NCLR releases report and recommendations on disconnected Latino youth.
WASHINGTON, D.C.—Latino youth are one of the fastest-growing segments of the population in the United States, poised to fill the workforce gap as millions of baby boomers retire over the next decade. Yet, achieving economic mobility remains out of reach for as much as 42% of Latino youth who face numerous barriers to academic and career success and are dropping out of high school at persistently high rates. Today, NCLR (National Council of La Raza) released Plugged In: Positive Development Strategies for Disconnected Latino Youth, a report that profiles disconnected Latino youth and the programs that serve them, including NCLR’s Escalera program that helps prepare Latino high school students for college.
Disconnected youth are identified as young people between the ages of 16 and 24 who are out of school with or without a high school diploma or in danger of dropping out, and are detached from the labor market and postsecondary education. Fortunately, community-based initiatives such as NCLR’s Escalera Program: Taking Steps to Success provide the necessary reinforcements to reconnect Latino youth to academic progress and economic well-being.
“Unique life circumstances such as language barriers and questionable immigration statuses are factors that play heavily in the ability of Latino youth to succeed at the rate of their counterparts,” said Delia Pompa, NCLR Senior Vice President of Programs.
The report finds that the following core competencies are central to the success of disconnected youth:
· Reconnection is a crucial first step for the majority of disconnected youth and is facilitated by positive relationships developed through case management.
· Foundational skills, or effective communication, conflict resolution, problem-solving, and critical-thinking abilities, are necessary to healthy social relationships and to the workplace.

____

PROBLEMS TO SOLVE -
a - Reproduce the passage of the report on disconnected Latino youth between "NCLR releases report" and "students for college.", inclusive.
b - Go on with the report on disconnected Latino youth from its final sentence.
The entries placed after this have nothing to do with the report on disconnected Latino youth.

[Extracted data entries]
____

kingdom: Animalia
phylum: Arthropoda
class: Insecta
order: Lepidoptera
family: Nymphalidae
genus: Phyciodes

____

ANSWERS TO THE TASKS -
a -
NCLR releases report and recommendations on disconnected Latino youth.
WASHINGTON, D.C.—Latino youth are one of the fastest-growing segments of the population in the United States, poised to fill the workforce gap as millions of baby boomers retire over the next decade. Yet, achieving economic mobility remains out of reach for as much as 42% of Latino youth who face numerous barriers to academic and career success and are dropping out of high school at persistently high rates. Today, NCLR (National Council of La Raza) released Plugged In: Positive Development Strategies for Disconnected Latino Youth, a report that profiles disconnected Latino youth and the programs that serve them, including NCLR’s Escalera program that helps prepare Latino high school students for college.

b -
· Leadership and personal development activities empower Latino youth to demonstrate and strengthen individual skills by setting their personal, educational, and career goals and devising a plan of action to meet them at their own pace.
· Educational attainment is an integral part of Latino youth’s success. All sites profiled for the report ensure that participants attain a GED or high school equivalency and enroll in some form of postsecondary education or vocational training.
· Workforce readiness skills, which encompass workplace etiquette, responsibility, self-esteem, time management, and social networking, are essential to Latino youth’s economic mobility.
· Career exploration helps Latino youth set, prioritize, and meet their personal, educational, and career goals.
The NCLR Escalera Program: Taking Steps to Success was created in collaboration with the PepsiCo Foundation and PepsiCo, Inc. and currently operates in seven communities throughout the U.S., helping Latino youth who may need additional support to achieve academic and career success. The 15-month program offers career exploration, leadership development, personal development, and academic enrichment. Customized programs offer additional services targeting younger students, emphasize science, technology, engineering, and mathematics, and focus on youth who are disconnected from school or work. The Escalera program has served approximately 1,200 Latino youth, with 92% of enrolled students completing graduating from high school and 89% enrolling in postsecondary education.
“The support given to Hispanic youth through the Escalera program enables them to control their futures. They identify their strengths and build upon them,” said Pompa.
NCLR—the largest national Hispanic civil rights and advocacy organization in the United States—works to improve opportunities for Hispanic Americans. For more information on NCLR, please visit www.nclr.org.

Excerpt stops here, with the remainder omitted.